Hedging With Currencies
Just like with equity market hedging, before the wide acceptance of ETFs, the only way to hedge a non-U.S. investment was to use currency forward contracts, options, or futures. Forward contracts are rarely available to individual investors, as they are often agreements between large entities that are traded over-the-counter.
Like interest rate swaps, forward contracts allow one party to assume the risk of a long position and the other party to assume a short position in a currency to liken their particular needs to hedging or betting. By design, the participants rarely take physical delivery of the currency position and choose to cash out the ending value based on the closing currency exchange rate. During the life of the forward contract, no money is exchanged, and the valuation is typically based on the appreciation/depreciation of the swap or held at cost.
Smaller investors can attempt to hedge exchange rate risk of long non-U.S. investments by purchasing corresponding amounts of funds that take a short U.S. dollar position, such as the Invesco DB U.S. Dollar Bearish (UDN). On the flip side, an investor who is based outside of the United States can invest in shares of funds like Invesco DB U.S. Dollar Bullish (UUP) to take a long U.S. dollar position to hedge portfolios from exchange rate irks.

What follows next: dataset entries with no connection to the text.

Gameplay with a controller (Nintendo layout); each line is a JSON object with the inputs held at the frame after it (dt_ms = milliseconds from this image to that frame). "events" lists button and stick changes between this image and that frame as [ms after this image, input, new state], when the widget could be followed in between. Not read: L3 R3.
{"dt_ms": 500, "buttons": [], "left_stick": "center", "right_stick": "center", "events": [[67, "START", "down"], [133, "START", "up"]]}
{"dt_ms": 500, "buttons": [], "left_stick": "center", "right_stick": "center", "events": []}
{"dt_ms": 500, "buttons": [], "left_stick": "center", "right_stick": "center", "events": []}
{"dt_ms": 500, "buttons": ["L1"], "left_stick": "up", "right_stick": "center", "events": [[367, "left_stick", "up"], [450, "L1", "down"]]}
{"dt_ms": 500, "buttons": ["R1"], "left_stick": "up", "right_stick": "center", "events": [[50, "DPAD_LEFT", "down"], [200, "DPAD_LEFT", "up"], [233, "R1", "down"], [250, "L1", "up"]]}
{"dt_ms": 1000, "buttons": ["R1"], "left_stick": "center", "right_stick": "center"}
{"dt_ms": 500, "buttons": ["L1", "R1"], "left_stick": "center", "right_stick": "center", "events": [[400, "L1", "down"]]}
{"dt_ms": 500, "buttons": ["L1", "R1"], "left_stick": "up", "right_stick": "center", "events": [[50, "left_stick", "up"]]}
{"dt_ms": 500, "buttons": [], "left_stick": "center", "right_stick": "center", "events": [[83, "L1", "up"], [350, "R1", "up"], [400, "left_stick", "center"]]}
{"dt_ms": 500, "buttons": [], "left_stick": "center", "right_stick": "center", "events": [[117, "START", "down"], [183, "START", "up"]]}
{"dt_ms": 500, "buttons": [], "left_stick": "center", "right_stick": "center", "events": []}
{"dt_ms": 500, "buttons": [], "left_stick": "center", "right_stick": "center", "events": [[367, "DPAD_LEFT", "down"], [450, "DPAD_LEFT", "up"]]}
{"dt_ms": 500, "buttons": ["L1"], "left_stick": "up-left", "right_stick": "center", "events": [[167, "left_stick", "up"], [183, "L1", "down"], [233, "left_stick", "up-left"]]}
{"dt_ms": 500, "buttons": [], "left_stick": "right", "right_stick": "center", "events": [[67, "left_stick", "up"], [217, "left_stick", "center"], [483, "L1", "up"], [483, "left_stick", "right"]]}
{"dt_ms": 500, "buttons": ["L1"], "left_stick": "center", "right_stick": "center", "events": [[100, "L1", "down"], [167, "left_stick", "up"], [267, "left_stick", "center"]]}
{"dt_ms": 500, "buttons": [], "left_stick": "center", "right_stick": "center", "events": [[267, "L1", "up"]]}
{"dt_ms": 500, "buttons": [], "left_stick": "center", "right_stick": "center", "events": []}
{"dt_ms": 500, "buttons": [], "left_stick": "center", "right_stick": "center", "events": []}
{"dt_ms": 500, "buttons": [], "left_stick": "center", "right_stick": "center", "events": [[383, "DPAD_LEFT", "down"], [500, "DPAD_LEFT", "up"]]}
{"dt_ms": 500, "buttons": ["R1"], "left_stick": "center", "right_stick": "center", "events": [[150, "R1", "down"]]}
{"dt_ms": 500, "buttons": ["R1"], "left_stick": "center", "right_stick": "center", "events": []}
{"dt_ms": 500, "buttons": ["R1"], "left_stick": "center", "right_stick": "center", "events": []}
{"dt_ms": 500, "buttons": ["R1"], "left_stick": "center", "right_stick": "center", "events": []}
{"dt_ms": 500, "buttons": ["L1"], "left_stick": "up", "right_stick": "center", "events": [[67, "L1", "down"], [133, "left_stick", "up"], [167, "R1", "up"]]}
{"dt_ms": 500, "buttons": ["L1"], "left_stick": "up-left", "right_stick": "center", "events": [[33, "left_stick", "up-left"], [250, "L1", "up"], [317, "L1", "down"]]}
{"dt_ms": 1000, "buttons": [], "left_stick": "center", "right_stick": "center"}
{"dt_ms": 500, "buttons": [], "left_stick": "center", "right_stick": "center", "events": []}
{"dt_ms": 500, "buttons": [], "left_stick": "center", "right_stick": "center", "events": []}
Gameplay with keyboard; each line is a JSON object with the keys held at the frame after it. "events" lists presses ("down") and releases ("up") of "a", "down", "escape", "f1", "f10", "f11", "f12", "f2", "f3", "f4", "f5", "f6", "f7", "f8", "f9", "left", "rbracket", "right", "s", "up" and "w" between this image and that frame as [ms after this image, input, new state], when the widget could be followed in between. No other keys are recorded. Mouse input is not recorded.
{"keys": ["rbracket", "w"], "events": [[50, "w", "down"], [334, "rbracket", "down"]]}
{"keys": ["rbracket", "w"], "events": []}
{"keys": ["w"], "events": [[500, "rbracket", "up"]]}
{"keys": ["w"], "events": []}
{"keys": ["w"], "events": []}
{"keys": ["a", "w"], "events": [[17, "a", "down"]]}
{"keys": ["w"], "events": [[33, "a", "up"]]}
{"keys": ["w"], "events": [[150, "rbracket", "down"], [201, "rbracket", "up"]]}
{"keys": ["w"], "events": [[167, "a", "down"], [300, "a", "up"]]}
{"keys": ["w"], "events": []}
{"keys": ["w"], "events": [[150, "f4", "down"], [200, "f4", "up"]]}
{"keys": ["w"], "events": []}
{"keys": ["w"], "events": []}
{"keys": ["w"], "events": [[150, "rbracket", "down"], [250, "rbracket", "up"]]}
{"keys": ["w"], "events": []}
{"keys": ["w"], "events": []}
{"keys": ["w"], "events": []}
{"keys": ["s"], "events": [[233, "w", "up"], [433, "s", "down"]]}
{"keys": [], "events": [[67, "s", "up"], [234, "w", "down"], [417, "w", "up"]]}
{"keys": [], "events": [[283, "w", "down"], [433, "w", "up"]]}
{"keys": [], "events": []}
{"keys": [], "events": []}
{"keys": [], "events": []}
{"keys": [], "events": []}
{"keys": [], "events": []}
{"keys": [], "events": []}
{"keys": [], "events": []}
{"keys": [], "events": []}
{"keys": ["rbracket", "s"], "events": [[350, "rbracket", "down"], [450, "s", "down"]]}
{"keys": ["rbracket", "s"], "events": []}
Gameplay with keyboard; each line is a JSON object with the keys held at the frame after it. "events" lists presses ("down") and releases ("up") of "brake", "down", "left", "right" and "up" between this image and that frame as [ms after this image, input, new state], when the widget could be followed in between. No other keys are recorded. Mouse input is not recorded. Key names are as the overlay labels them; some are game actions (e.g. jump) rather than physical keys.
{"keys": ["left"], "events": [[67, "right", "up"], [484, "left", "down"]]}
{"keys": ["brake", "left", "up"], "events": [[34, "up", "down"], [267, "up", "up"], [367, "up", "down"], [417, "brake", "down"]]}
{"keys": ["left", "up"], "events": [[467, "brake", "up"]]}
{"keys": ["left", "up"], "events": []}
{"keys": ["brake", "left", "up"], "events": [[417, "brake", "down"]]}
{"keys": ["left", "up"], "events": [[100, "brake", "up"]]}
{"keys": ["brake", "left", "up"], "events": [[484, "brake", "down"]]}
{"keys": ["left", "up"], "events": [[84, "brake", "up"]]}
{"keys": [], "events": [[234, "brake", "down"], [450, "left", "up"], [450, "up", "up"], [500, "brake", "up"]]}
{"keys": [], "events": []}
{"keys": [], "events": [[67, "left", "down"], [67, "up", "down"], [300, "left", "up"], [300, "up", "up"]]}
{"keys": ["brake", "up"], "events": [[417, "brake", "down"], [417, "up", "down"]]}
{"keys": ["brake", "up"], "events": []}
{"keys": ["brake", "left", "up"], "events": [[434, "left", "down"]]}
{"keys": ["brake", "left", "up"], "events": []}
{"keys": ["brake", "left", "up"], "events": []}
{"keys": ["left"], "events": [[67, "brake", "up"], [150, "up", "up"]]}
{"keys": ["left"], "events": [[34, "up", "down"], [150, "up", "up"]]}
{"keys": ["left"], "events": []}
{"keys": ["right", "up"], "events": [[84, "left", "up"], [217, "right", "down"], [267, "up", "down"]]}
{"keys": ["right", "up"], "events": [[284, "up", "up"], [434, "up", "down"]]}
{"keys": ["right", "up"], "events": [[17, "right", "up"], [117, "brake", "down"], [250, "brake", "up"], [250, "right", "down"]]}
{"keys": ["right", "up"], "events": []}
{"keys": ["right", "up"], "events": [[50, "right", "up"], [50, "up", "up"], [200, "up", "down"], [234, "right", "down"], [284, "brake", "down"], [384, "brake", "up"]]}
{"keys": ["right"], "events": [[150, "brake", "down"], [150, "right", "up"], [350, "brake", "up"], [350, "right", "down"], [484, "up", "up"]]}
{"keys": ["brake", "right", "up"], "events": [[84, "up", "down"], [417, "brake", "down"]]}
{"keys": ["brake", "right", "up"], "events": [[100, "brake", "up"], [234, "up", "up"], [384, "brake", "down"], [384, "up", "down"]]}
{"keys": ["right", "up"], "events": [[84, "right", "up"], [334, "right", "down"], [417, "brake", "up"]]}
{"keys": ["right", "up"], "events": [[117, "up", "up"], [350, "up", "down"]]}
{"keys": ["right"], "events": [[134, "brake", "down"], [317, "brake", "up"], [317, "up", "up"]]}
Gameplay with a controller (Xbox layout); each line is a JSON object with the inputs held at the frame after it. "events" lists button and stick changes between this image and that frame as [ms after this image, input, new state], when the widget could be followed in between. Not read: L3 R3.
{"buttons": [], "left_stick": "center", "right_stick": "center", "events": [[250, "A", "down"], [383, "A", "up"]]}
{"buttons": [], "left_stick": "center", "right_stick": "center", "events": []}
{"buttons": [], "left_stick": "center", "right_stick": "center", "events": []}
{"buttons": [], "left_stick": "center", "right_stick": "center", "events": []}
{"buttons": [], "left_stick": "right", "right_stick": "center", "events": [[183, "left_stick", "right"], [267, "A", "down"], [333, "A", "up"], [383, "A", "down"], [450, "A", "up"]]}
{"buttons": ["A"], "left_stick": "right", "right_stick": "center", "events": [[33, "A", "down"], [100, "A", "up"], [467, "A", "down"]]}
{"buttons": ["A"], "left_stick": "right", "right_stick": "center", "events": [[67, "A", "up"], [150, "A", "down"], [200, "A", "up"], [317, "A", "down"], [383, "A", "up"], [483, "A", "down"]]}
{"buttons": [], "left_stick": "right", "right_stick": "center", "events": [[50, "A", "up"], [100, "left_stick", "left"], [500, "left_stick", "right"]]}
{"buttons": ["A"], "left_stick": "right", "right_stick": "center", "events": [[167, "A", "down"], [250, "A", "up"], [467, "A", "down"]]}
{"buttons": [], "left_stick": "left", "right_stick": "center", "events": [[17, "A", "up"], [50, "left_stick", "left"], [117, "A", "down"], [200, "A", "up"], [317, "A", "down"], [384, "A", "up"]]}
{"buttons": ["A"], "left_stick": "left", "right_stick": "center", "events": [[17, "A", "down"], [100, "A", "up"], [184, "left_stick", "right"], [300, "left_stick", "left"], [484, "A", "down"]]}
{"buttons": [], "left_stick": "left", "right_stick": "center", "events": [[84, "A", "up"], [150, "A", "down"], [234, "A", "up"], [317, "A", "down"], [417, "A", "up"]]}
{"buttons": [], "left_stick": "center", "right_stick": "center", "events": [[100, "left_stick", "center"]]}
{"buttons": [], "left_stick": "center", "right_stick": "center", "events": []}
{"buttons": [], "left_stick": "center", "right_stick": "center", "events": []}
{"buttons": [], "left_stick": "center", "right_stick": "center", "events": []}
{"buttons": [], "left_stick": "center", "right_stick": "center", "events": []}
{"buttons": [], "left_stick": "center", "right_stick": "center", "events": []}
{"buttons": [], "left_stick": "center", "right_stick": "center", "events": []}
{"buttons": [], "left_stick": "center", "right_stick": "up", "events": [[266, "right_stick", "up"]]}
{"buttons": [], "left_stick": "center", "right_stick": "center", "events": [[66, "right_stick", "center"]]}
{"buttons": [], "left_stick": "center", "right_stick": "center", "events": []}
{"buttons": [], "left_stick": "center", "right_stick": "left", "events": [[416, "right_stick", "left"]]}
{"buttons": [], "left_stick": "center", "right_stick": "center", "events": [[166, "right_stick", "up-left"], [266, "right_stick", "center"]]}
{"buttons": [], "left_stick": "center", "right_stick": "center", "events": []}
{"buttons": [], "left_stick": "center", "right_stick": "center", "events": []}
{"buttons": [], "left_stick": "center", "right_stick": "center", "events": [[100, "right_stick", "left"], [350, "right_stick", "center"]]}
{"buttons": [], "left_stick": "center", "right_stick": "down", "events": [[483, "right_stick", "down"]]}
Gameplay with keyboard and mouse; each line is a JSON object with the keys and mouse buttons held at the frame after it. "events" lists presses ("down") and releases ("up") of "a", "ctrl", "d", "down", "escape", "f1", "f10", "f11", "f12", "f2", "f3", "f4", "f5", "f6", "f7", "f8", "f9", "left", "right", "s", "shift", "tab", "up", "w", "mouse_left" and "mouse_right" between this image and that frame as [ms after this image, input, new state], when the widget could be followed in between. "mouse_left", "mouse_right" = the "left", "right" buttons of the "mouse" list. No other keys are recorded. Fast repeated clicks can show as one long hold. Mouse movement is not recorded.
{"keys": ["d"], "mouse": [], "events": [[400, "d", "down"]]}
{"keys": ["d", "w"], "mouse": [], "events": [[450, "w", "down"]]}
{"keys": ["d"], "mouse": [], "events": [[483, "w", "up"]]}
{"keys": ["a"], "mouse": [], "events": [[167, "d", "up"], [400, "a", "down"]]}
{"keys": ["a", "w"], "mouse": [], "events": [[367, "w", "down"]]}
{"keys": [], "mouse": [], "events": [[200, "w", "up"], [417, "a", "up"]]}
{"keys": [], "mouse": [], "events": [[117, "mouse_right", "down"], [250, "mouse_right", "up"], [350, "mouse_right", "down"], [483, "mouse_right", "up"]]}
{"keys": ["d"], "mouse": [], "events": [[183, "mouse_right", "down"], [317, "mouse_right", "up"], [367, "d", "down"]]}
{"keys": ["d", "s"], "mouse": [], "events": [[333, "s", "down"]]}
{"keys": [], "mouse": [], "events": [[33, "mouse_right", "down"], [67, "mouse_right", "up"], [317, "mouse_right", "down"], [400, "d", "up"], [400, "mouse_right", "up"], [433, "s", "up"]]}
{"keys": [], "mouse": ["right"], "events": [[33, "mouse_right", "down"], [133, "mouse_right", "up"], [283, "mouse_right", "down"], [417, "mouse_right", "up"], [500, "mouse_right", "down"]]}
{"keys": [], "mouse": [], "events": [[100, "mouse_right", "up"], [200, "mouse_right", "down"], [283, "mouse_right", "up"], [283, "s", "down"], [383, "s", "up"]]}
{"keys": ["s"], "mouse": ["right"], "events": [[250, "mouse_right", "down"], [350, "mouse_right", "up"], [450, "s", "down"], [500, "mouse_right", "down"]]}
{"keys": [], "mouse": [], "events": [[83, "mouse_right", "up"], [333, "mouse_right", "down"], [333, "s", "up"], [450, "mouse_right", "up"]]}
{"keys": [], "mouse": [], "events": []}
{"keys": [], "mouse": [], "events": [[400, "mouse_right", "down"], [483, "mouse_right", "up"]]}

ETFs that track the performance of the dollar—such as PowerShares Bullish Dollar Fund—are designed to replicate the performance of the buck against a basket of other major currencies and, for that reason, will not effectively hedge the exchange rate risk associated with any single currency.
Just like substituting futures and options in the equity and bond market, the levels of accuracy when matching the portfolio's value to the hedged position is up to the investor. But thanks to the liquidity of ETFs and the fact that (unlike options and futures) ETFs never expire, investors can easily make adjustments, as needed.
Inflation hedging with ETFs hedges against an unknown and unpredictable force. While inflation has ranged in small bands historically, it can easily swing up or down during normal or abnormal economic cycles.
Many investors seek out commodities as a form of hedging against higher inflation based on the theory that if inflation rises or is expected to rise, so will the price of commodities. In theory, while inflation is rising, other asset classes like stocks may not be rising, and investors can participate in the growth of commodities investments.
While gold and other commodities have historically moved higher along with inflation, the relationship is not exact, and other factors—such as changes in supply and demand—will impact commodities prices as well.
There are hundreds of ETFs to access precious metals, natural resources, and just about any commodity that can be traded on a traditional exchange. Examples include the U.S. Oil Fund (USO) and the SPDR Gold Trust (GLD). There are also broad commodity ETFs like Invesco DB Commodity Tracking (DBC).
The Bottom Line
The benefits of using an ETF for hedging are numerous. First and foremost is cost-effectiveness, as ETFs allow investors to take positions with little or no entrance fees (commissions). In addition, since shares trade like stocks, the process of buying and selling is a straightforward process for most individual investors. Lastly, ETFs cover many markets, including stocks, bonds, and commodities.